A Moment of Silence for Gerry E. Hinton, DC (1930 - 2000)

By Editorial Staff
On July 2, the chiropractic profession lost another of its pioneers with the passing of Gerry Hinton,DC, of Slidell, Louisiana. Dr. Hinton died of lung cancer two days before his 70th birthday.
City flags were flown at half-staff in his honor.

A graduate of Texas Chiropractic College in 1950, Dr. Hinton returned to his hometown of Slidell to practice chiropractic. He maintained a practice until failing health forced his retirement.

"My dad introduced me to Dr. Hinton when I was a student at TCC," recalls ACA Chairman Dr. Michael Flynn. "Two things stood out: his great pride in chiropractic and his confidence. Dr. Hinton shaped the chiropractic profession in Louisiana like no other, and his commitment to family, community and profession is the hallmark of a career that left many footprints."

Dr. Hinton joined the Louisiana Chiropractic Association in 1950, 24 years before DCs were licensed to practice in the state. He was among a dozen doctors who worked diligently for passage of the state's chiropractic licensing act. Louisiana was the last state in the U.S. to pass a chiropractic licensing act, and Dr. Hinton was among those on hand when the governor signed the law in 1974. Dr. Hinton then served for nine years as a member of the Louisiana Board of Chiropractic Examiners. He was named "Chiropractor of the Year" in 1984 by the Chiropractic Association of Louisiana.

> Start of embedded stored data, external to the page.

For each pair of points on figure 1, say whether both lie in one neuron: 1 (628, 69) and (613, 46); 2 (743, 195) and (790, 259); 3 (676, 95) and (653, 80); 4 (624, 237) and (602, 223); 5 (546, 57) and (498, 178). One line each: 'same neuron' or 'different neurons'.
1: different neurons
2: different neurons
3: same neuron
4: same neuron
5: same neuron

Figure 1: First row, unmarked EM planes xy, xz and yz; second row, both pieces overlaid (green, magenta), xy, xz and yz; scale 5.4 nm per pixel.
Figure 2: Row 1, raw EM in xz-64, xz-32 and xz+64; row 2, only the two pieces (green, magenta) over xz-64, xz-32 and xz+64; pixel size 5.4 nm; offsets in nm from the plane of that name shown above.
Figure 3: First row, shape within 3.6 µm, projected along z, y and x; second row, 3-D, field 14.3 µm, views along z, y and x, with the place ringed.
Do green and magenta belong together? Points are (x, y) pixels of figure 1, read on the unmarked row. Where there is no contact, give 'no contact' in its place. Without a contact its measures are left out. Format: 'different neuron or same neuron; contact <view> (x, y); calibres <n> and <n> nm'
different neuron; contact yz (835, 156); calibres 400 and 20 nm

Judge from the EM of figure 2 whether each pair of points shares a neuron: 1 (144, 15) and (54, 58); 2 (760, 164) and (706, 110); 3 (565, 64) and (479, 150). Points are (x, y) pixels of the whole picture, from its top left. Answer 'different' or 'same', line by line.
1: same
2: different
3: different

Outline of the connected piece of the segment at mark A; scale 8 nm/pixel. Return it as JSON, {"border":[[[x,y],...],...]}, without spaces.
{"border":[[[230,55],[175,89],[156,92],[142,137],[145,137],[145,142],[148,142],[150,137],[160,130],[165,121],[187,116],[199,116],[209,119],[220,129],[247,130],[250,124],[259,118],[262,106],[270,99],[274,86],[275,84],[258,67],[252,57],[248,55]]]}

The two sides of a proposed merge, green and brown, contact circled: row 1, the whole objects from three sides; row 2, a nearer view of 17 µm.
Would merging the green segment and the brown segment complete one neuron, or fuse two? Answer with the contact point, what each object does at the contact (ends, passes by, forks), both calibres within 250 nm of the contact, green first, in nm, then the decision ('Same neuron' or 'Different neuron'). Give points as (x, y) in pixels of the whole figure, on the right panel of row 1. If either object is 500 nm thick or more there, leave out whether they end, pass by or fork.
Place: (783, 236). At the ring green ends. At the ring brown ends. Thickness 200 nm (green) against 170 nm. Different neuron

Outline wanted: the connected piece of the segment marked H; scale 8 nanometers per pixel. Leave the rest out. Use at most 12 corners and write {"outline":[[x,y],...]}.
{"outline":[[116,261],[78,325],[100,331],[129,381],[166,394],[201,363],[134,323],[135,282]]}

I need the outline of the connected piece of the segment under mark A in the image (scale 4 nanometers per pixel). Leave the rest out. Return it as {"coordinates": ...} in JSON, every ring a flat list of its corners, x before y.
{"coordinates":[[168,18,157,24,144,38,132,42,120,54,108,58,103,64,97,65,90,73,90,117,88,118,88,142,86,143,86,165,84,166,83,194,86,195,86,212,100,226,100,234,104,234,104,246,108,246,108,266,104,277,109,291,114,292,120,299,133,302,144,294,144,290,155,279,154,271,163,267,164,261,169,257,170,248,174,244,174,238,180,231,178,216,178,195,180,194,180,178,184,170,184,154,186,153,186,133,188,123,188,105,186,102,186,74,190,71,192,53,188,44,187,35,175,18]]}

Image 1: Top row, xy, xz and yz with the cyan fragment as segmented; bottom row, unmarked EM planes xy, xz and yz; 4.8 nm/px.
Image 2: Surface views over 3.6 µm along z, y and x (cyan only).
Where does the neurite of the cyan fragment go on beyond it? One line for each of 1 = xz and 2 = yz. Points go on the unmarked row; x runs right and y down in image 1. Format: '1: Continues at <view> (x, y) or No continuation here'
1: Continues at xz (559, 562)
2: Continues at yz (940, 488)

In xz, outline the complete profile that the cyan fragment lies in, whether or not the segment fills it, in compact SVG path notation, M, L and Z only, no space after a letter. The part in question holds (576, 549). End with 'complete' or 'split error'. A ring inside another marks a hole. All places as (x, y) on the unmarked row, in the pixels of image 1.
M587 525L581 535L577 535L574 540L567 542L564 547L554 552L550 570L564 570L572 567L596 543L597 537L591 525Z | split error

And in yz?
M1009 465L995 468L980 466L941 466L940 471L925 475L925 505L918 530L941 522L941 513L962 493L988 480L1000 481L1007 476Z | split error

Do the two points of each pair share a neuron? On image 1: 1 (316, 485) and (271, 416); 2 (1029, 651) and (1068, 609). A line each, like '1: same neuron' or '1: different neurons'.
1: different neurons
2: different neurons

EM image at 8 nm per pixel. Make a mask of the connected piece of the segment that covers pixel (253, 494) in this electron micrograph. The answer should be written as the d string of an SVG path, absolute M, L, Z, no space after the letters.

Dr. Hinton led a politically active life. He was a Slidell city councilman for 16 years and the first chiropractor elected to the Louisiana Senate in 1983, where he served two four-year terms representing St. Tammany Parish. He was a member of the Labor/Industrial Relations Committee, and was named chairman of the Senate Health and Welfare Committee. He was instrumental in helping ensure chiropractic inclusion in HMOs and negotiating chiropractic's entry into the Medicaid program

"Dr. Hinton did more for this city and area than most people know," observed Slidell Mayor Sam Caruso. "As a senator, he was responsible for millions in state dollars spent on Slidell projects."

"Senator Hinton was the consummate doctor-politician," observed Dr. Glenn Manceaux, the ACA delegate from Louisiana. "His colleagues in the legislature often came to him for advice on health issues. He was willing to sacrifice for this profession."

Dr. Hinton is survived by his wife, Jayne; son Glynn; daughter Jill Hinton Lashouto; and five grandchildren.